• **Extrait**
►

Centre d’accueil des déportés au printemps-été 1945.
Carte postale, années 1940-1950. Collection Mémoire Vive.
Le lendemain, André Tollet (qui avait milité clandestinement avec “Jojo”) est prévenu de leur arrivée et vient leur rendre visite. Le jour suivant, il met sa voiture et son chauffeur à leur disposition, et celui-ci les conduit chez Georges Dudal. De là, Fernand Devaux rentre tout seul, à pied, à la maison.
Le 27 janvier 1946, Roger Abada rencontre Jojo Dudal au Palais d’Orsay lors de la commémoration de la libération d’Auschwitz. Ils correspondent.
Dans les récits qu’il a fait publier, André Tollet a décrit le jeune garçon énergique et plein d’humour avec lequel il militait au temps de la Vie Ouvrière (V.O.) clandestine.

◄

• **Consigne**
Résumez l'extrait en deux phrases.

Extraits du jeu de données
►

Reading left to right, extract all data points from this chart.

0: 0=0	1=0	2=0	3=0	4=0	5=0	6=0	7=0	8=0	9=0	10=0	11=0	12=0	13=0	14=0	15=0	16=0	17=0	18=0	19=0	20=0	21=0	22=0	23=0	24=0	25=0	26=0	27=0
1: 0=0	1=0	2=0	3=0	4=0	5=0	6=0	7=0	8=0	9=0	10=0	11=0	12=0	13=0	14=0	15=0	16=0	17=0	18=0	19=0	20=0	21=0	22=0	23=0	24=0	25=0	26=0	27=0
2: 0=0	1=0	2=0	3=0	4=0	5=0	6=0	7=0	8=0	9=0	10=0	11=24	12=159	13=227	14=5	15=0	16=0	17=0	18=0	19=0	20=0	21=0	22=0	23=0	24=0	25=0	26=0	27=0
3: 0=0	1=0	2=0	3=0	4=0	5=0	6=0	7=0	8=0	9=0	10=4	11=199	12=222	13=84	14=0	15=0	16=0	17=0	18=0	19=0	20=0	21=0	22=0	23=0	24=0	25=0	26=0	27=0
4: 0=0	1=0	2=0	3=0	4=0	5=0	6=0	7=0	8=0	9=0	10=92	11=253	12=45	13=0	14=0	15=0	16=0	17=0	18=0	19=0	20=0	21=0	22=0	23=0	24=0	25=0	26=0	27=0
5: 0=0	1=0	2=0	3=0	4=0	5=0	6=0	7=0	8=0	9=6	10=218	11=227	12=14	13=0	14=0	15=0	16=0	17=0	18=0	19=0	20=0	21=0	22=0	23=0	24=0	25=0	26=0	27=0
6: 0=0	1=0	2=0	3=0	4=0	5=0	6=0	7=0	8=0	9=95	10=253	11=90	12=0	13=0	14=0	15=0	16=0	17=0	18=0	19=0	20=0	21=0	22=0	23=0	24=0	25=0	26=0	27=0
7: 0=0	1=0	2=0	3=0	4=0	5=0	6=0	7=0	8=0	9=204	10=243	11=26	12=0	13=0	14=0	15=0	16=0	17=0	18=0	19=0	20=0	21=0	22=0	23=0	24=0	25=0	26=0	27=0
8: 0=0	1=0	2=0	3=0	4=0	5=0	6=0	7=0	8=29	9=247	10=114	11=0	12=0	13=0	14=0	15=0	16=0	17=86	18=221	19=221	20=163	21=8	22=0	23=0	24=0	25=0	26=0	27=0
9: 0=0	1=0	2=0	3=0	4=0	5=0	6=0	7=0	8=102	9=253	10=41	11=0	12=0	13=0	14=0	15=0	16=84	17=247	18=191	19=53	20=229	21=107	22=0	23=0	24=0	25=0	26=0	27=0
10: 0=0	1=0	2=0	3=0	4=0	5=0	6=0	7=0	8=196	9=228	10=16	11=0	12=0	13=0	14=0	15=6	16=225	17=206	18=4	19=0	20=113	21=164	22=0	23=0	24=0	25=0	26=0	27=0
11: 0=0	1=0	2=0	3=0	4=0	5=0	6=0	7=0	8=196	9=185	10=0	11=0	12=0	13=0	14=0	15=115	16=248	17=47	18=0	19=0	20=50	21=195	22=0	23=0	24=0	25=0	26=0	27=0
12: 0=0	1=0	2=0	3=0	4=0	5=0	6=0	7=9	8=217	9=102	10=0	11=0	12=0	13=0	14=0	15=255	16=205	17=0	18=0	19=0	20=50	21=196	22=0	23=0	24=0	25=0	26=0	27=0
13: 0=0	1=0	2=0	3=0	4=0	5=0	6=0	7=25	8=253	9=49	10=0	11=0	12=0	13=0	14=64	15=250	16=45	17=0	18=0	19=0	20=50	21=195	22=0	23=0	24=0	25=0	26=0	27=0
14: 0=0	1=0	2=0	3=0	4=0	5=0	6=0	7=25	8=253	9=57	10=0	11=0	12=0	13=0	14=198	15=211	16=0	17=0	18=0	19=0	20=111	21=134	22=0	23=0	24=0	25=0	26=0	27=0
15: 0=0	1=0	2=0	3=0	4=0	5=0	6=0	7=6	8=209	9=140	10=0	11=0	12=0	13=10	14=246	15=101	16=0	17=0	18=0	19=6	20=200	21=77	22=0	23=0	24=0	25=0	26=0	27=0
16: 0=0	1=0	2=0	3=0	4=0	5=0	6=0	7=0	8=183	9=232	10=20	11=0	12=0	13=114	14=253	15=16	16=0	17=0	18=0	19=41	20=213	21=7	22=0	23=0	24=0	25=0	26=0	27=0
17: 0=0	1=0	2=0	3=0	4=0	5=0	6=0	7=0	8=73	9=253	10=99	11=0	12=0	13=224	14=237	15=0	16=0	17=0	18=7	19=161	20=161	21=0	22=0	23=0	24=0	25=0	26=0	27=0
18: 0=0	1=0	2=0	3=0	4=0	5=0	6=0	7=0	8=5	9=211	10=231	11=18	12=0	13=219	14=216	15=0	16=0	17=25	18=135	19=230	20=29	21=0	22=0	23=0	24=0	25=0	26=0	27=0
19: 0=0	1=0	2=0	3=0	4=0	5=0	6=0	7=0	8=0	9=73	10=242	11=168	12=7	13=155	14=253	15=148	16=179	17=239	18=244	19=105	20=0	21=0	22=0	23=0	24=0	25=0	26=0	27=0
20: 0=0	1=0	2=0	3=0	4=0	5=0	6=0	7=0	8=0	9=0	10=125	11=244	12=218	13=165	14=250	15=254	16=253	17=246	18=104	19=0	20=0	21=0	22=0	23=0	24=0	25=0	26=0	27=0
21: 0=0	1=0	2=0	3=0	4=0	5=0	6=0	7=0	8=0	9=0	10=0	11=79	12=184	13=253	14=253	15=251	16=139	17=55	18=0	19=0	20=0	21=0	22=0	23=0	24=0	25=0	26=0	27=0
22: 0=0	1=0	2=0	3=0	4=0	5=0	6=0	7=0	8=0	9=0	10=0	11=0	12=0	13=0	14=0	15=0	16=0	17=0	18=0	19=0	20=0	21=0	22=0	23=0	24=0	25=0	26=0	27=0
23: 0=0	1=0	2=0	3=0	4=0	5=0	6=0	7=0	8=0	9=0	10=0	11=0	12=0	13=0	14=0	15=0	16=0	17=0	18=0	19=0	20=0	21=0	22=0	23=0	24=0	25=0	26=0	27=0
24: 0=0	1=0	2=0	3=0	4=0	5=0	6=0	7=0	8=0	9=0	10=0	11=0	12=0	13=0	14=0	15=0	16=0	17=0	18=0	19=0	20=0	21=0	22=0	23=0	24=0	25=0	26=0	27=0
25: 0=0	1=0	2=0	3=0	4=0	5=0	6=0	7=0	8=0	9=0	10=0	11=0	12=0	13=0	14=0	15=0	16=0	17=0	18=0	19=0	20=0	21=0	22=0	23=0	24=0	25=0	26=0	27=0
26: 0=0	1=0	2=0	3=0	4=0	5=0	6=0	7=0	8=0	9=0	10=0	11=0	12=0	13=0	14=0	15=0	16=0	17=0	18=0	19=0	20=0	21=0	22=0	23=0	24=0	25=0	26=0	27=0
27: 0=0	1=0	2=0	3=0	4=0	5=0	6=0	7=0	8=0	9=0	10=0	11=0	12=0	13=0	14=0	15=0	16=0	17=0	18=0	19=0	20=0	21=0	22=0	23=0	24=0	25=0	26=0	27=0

◄

• **Corrigé**
André Tollet, prévenu de leur arrivée, vient leur rendre visite, puis met sa voiture et son chauffeur à leur disposition pour les conduire chez Georges Dudal, d'où Fernand Devaux rentre seul à pied à la maison. Le 27 janvier 1946, Roger Abada rencontre Jojo Dudal au Palais d'Orsay lors de la commémoration de la libération d'Auschwitz, et les deux hommes correspondent ensuite.